Con cuchara de plata

Plato grandioso, que llevado a sus últimas consecuencias no exigiría más cubierto para saborearlo que una cucharilla -de plata, bien sûr- dado el estado de casi mermelada que acaba por adquirir la carne mezclada con una salsa única. Sin llegar a tanto, el plato se merece los más grandes honores... que yo suelo rendirle en forma de algún gran Chambertin u otro de los enormes tintos borgoñones, que parecen nacidos para maridar sus complejos aromas con todos los olores del bosque, del monte bajo, que trae en sus carnes la auténtica reina de la caza de pelo: la liebre. Una liebre, en este caso, digna de un rey... pero de un rey que sepa comer.

En fin, se abre la veda. Que Diana les sonría haciendo aparecer un amigo cazador que sea afortunado y generoso, porque de otra forma será difícil que se hagan con una liebre comme il faut. Háganse preparar un civet... y cómanse el monte de otoño, con los otros perfumes de la estación en una copa de vino color rubí elaborado en la magnánima Borgoña, si a mano lo tienen; si no fuere así, un gran Rioja -2004, 2005...- hará los honores, aunque el color de nuestros vinos ya no sea, ay, rubí.

Con la liebre, en cualquiera de esas dos versiones, no caben componendas ni medianías: exige lo mejor de la bodega. Como se lo merecería, al menos por calidad literaria, aquella nunca olvidada liebre del señor de Tirán, José María Castroviejo.

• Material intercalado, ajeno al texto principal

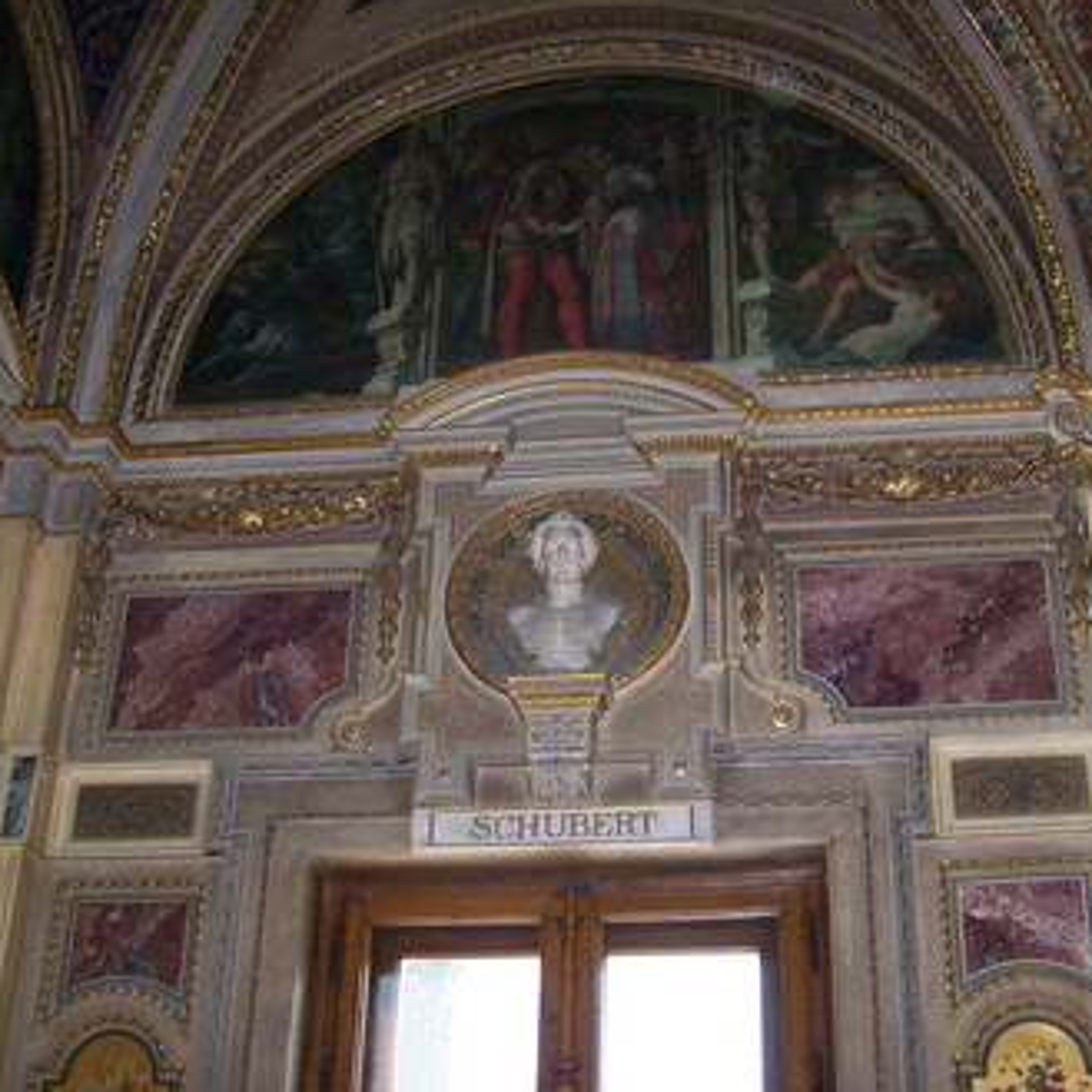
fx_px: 1642
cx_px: 614
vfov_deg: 36.8
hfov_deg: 36.7
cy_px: 544
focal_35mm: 46
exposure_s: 1/60
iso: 400
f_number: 2.8
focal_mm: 6.3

Cuando se empiezan a oír escopetas por los bosques y montes españoles, un buen ejercicio para prepararse a saborear los dones de Diana cazadora es releer esa joya que escribieron los gallegos José María Castroviejo y Álvaro Cunqueiro titulada originalmente Teatro venatorio y coquinario gallego y después, en la muy asequible edición de Austral, Viaje por los montes y chimeneas de Galicia.

Castroviejo era cazador, y nadie escribe de las posibles piezas de caza como un cazador enamorado de ellas. Un magnífico ejemplo: la descripción que hace de la caza de su primera liebre, siendo aún casi un crío, con su padre... Eso sólo puede escribirlo un cazador que, al mismo tiempo, sea un poeta. Hay otras páginas magníficas del mismo autor en ese libro; pero esa memoria de la liebre permanece en la del lector.

Una liebre que suscita tantos recuerdos y sensaciones se merece, desde luego, un final bastante más noble del que le suele dar el recetario tradicional español. No somos un país que haya sabido apreciar la liebre; ya Alejandro Dumas (padre), al contar sus experiencias gastronómicas españolas, se sorprendía de que los españoles consumiesen tantos conejos... en tanto que dejaban que las liebres muriesen de viejas en el campo.

La verdad es que la forma tradicional de cazar liebres, con galgos, no es la mejor para cocinar luego las presas: acaban bastante destrozaditas. De ahí, quizá, la popularidad de recetas que estiran el guiso: judías con liebre, arroz con liebre, pastelón de liebre... Ninguna de ellas le hace honor. Hay que irse al norte de los Pirineos para encontrar la gran cocina de la liebre.

Empezando por el civet. Pour faire un civet, il faut prendre un lièvre, dice un refrán francés equivalente al español que afirma que "para hacer una tortilla hay que romper los huevos". Pues sí: aunque hay civets de otras cosas, para hacer un civet lo suyo es cazar una liebre. Joven, a poder ser. Y ha de llegar a nuestra cocina en estado presentable... y con toda su sangre. Explíquenselo ustedes a un galgo.